Description
This Ultimate Loaded Potato Salad is a hearty and flavorful side dish that combines creamy potatoes with crispy bacon, sharp cheddar cheese, and a tangy dressing. Perfect for picnics, barbecues, or family gatherings, this recipe balances textures and rich flavors for an irresistible salad everyone will love.
Ingredients
Scale
Vegetables and Protein
- 1.5 kg (3 lb 5 oz) baby potatoes
- 6 slices streaky bacon, cooked until crispy, then crumbled
- 4 hard-boiled eggs, peeled and roughly chopped or grated
- 4 spring onions (scallions), finely sliced, plus extra to garnish
Dressing and Seasonings
- 1 cup (125 g) freshly grated sharp cheddar or similar cheese
- ¾ cup (185 g) whole-egg mayonnaise
- ¼ cup (60 g) sour cream
- 1 tbsp Dijon mustard
- 1 tbsp apple cider vinegar or white wine vinegar
- 1 tsp garlic powder
- Sea salt flakes, to taste
- Cracked black pepper, to taste
Instructions
- Cook the Potatoes: Place the baby potatoes in a large pot of salted water. Bring to a boil and cook for about 15-20 minutes or until the potatoes are fork-tender. Drain and allow them to cool slightly.
- Prepare the Bacon and Eggs: While potatoes are cooking, fry the streaky bacon slices in a pan over medium heat until crispy. Remove from pan, drain on paper towels, and crumble once cooled. Hard-boil the eggs, then peel and chop or grate them roughly.
- Make the Dressing: In a large bowl, combine the whole-egg mayonnaise, sour cream, Dijon mustard, apple cider vinegar, garlic powder, sea salt flakes, and cracked black pepper. Mix well to create a creamy dressing.

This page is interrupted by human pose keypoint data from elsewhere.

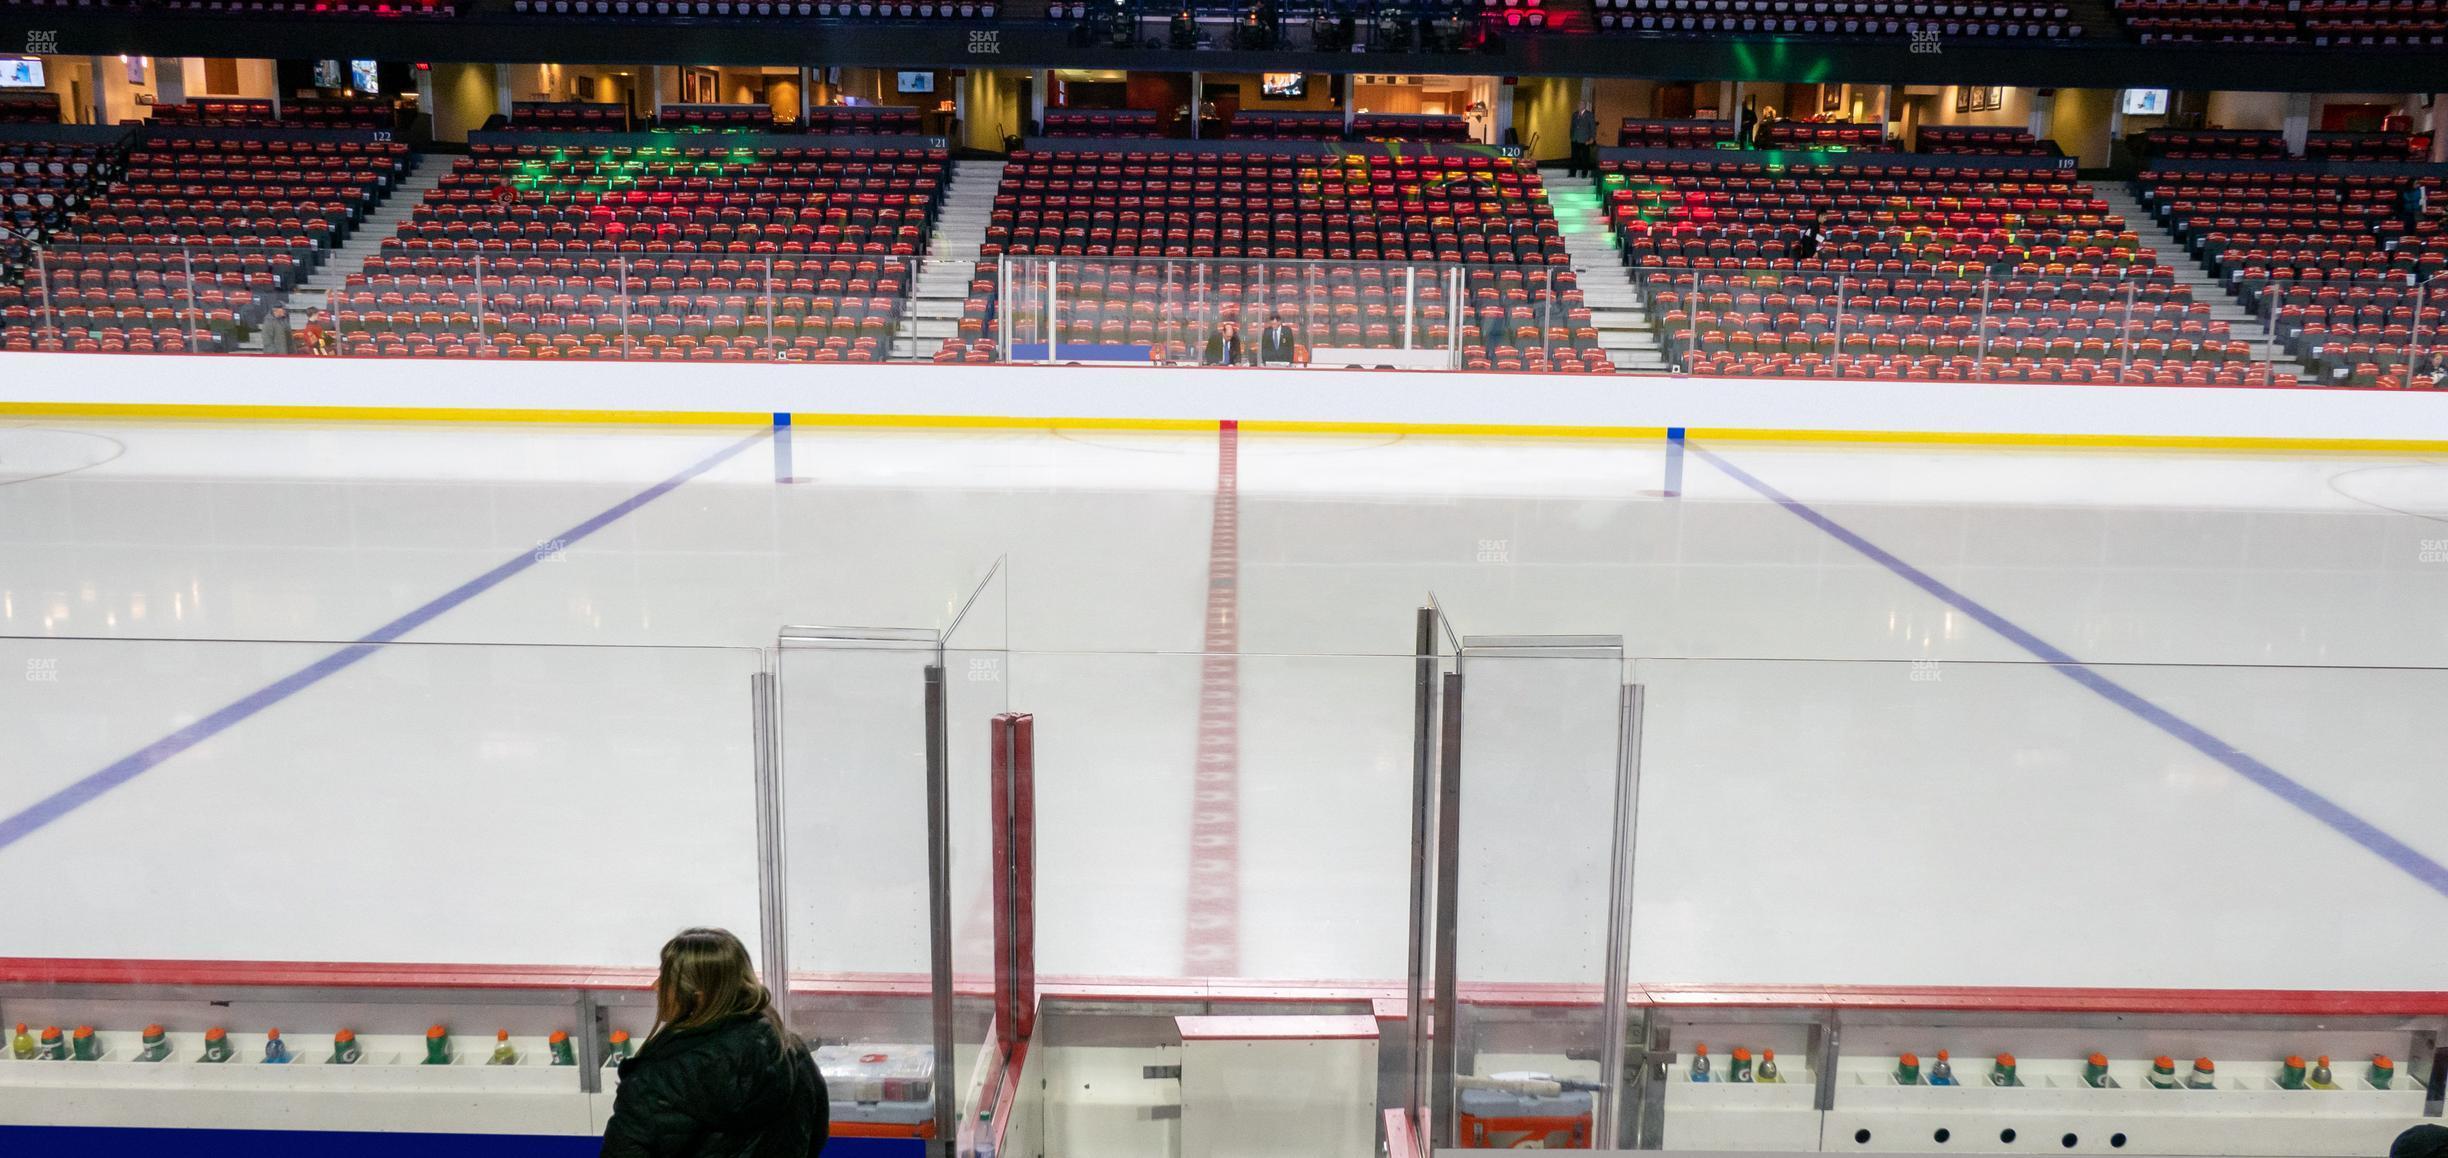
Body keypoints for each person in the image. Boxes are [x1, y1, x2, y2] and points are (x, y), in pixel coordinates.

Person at [601, 928, 829, 1158]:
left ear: (698, 994)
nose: (656, 985)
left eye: (666, 976)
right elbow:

- Combine Ingredients: Cut cooled potatoes into halves or quarters depending on size. Add them to the dressing along with crumbled bacon, grated cheddar cheese, chopped hard-boiled eggs, and finely sliced spring onions. Gently fold everything together until well coated.
- Adjust Seasoning and Garnish: Taste the salad and adjust seasoning with extra salt and pepper as needed. Garnish with additional sliced spring onions for a fresh touch.
- Chill and Serve: For best flavor, refrigerate the potato salad for at least 30 minutes before serving to allow the flavors to meld. Serve chilled or at room temperature.
Notes
- You can substitute smoked paprika or fresh herbs like dill or parsley for added flavor variation.
- Use red wine vinegar if apple cider vinegar is unavailable; it offers a slightly different tang.
- For a lighter version, reduce the amount of mayonnaise and replace some sour cream with Greek yogurt.
- The salad can be made a day ahead and stored covered in the refrigerator.
- If baby potatoes are unavailable, use small new potatoes or fingerlings.